Pois algumas pessoas tem esse poder. De descontextualizar. De desmanchar a cena original, tomar e analisar um pedacinho só. Sem pensar no seu passado. Nem em como ele chegou ali. E analisar qualquer coisa fora do contexto original é desafiador. E normalmente surpreendente. E leva a questionamentos... Se eu fosse atribuir um verbo a Jotaê seria desconstruir.
Mas não é a visão sistêmica a mais desejada no mundo de hoje? Ou, ainda mais, a percepção holística do que nos cerca? Não é considerado um grave pecado observar, tratar, futricar na parte sem ligar para a consequência disso para o todo? Óficorsi que iés. Mas nada impede a admiração pelo detalhe. A experimentação hipotética focada no micro-cosmo.
Tenho uma prima que fotografa esplendidamente detalhes. Essas coisinhas que nos passam despercebidas e que vistas assim, isoladamente, são tão lindas que emocionam. Tirados do contexto protagonizam. Ela enxerga as pequenas coisas mais ou menos como um olheiro percebe a topimódel potencial em uma guria desengonçada qualquer.

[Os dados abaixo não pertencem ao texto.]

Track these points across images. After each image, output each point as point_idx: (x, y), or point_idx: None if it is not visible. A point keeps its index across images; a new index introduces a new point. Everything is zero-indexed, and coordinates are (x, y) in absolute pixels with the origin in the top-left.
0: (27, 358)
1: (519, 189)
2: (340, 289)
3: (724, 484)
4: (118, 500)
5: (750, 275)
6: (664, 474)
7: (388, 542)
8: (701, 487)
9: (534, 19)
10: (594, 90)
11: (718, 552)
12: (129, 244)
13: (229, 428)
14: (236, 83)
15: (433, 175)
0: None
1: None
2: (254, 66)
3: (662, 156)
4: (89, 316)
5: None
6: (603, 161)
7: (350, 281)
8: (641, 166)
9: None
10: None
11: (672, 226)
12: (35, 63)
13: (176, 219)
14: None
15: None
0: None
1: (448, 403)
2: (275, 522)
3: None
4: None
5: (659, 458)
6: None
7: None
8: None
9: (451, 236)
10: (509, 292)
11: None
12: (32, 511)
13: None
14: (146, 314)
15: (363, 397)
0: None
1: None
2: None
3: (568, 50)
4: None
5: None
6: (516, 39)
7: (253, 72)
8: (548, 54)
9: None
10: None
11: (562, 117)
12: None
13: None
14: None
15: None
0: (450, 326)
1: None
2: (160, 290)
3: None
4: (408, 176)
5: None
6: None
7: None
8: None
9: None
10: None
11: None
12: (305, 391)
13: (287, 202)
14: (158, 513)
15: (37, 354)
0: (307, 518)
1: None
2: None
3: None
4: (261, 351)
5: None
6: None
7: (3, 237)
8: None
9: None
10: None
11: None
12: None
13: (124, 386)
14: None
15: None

Uma vez li um livro, O Perfume, de Patrick Süskind. Isso foi lá no período jurássico, eu estava ainda na faculdade, acho. Lembro que foi um sucesso, na época. E realmente é um livro muito interessante, apesar de meio nojentão. Conta a história de um cara com uma capacidade olfativa muitíssimo acima do normal, enquanto ele próprio não tinha cheiro algum. O incrível é que li tanto sobre cheiros, perfumes e fedores que naquele período fiquei mais suscetível a eles. Meu olfato ficou mais apurado enquanto eu lia o livro.
Da mesma forma, as fotos da minha prima abriram para mim um incrível mundo de coisinhas maravilhosas que eu nunca tinha reparado. Metade das fotos da minha última viagem são de pormenores que até ontem me eram invisíveis.
Pois essas desconstruções contínuas, que Jotaê consegue fazer nos mais improváveis momentos, estão deixando minha dupla de neurônios (o Paulão e o Bola, lembram?) mais antenada para os diversos textos de um determinado contexto. E isso não significa que de agora em diante vou usar a parcialidade ou a visão segmentada como regra de vida. Ou então acreditar eterna e piamente na teoria da conspiração. Nada disso. Pretendo continuar a ser esse ser magnânimo, com uma capacidade de compreensão do mundo e da vida elevadíssima. Claro. Só que agora acho que, mais do que navegar, desconstruir é preciso.